Il progresso avanza sulle azioni degli uomini. Sul coraggio e sull’integrità di persone normali, come Guido Rossa, che al suo mestiere, alla sua competenza professionale, univa l’impegno nel sindacato. Non si proponeva di diventare un eroe ma voleva essere fedele a se stesso, a ciò che intendeva costruire per il domani della sua famiglia, del quartiere in cui abitava, della fabbrica in cui lavorava, dell’intera società.
Assumersi delle responsabilità è difficile, e può diventare pesante: ma l’Italia, a partire dalla Resistenza, si è basata su questa capacità, nel suo progredire.
Donne e uomini che hanno saputo in famiglia, sul lavoro, nella vita di tutti i giorni, assumere le proprie responsabilità, costruire il futuro.
Ecco perché oggi la Repubblica dice grazie a Guido Rossa e a tutti quanti hanno saputo rendere grande il nostro Paese.
Continueremo a custodire la memoria dei tanti che negli anni di piombo sono divenuti bersagli inermi e innocenti del terrorismo brigatista, delle sue spietate filiazioni, dello stragismo della galassia dell’eversione neofascista.
È lunga la sequela di nomi e di vite spezzate.
Ancora ci chiediamo come sia potuto accadere. Ed è un interrogativo attuale per una democrazia che voglia saper vivere e affrontare le proprie contraddizioni, per impedire che forze oscure avvertano nuovamente la tentazione di tornare all’attacco.
La nostra comunità ha superato la prova grazie alla propria coesione, rafforzata da quelle personalità e da quelle forze politiche e sociali che sono state capaci di ricostruire unità nei momenti cruciali. Grazie alla lungimiranza di uomini di governo e delle istituzioni rappresentative, alla dedizione di uomini delle forze dell’ordine, di magistrati, di sindacalisti, di insegnanti, di tanti cittadini che hanno saputo respingere la barbarie, la violenza, l’odio, la sopraffazione.
A decenni di distanza, quell’impegno non può dirsi del tutto concluso. L’azione delle istituzioni per ristabilire piena luce, dove questa è ancora lacunosa, non può fermarsi. Così come una definitiva chiusura di quella pagina richiede che sia resa compiuta giustizia, con ogni atto utile affinché rendano testimonianza e scontino la pena loro comminata quanti si sono macchiati di gravi reati e si sono sottratti con la fuga alla sua esecuzione.
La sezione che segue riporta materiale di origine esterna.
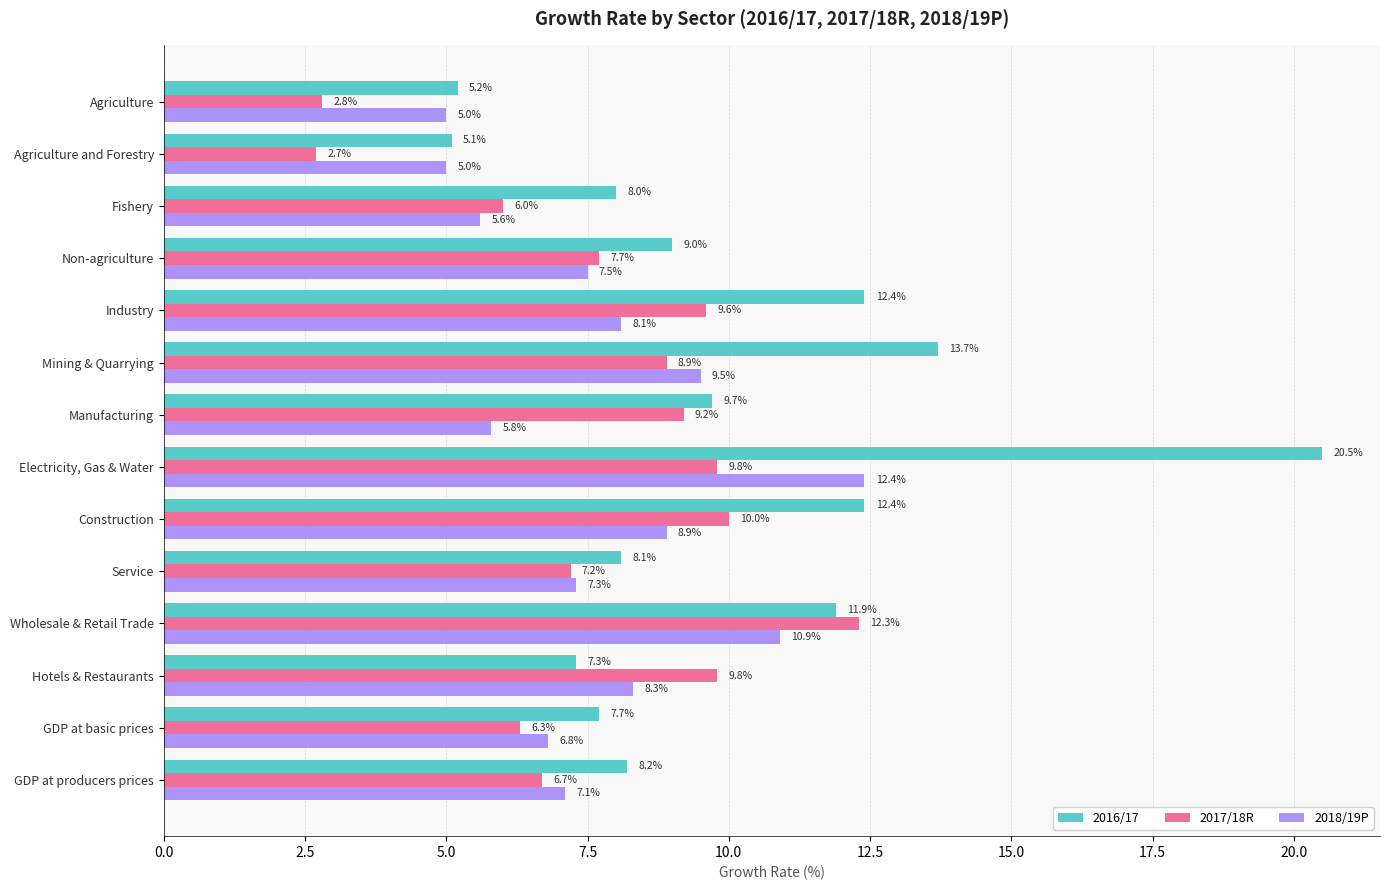

What value does the 2018/19P series have at GDP at producers prices?

7.1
La democrazia è una condizione delicata, la cui cura viene affidata alle istituzioni ma, in misura non minore, è affidata alla responsabilità e ai comportamenti dei cittadini, in tutti i luoghi in cui si sviluppa la loro presenza. (…)
Il terrorismo disumano e totalitario la voleva piegare alla sua propaganda di violenza e di morte. Quel tentativo è stato respinto, battuto dal popolo.
La battaglia per la libertà non concede tuttavia tregua.
I fantasmi del passato sono sempre in agguato.
Contro di essi la coscienza internazionale dei Paesi democratici, della Unione Europea, ha il dovere di essere vigile e di essere forte.
Dalla nostra storia, dai testimoni di cui facciamo memoria, abbiamo imparato che la democrazia si difende se resta se stessa e non rinuncia ai propri valori, scolpiti nella Costituzione.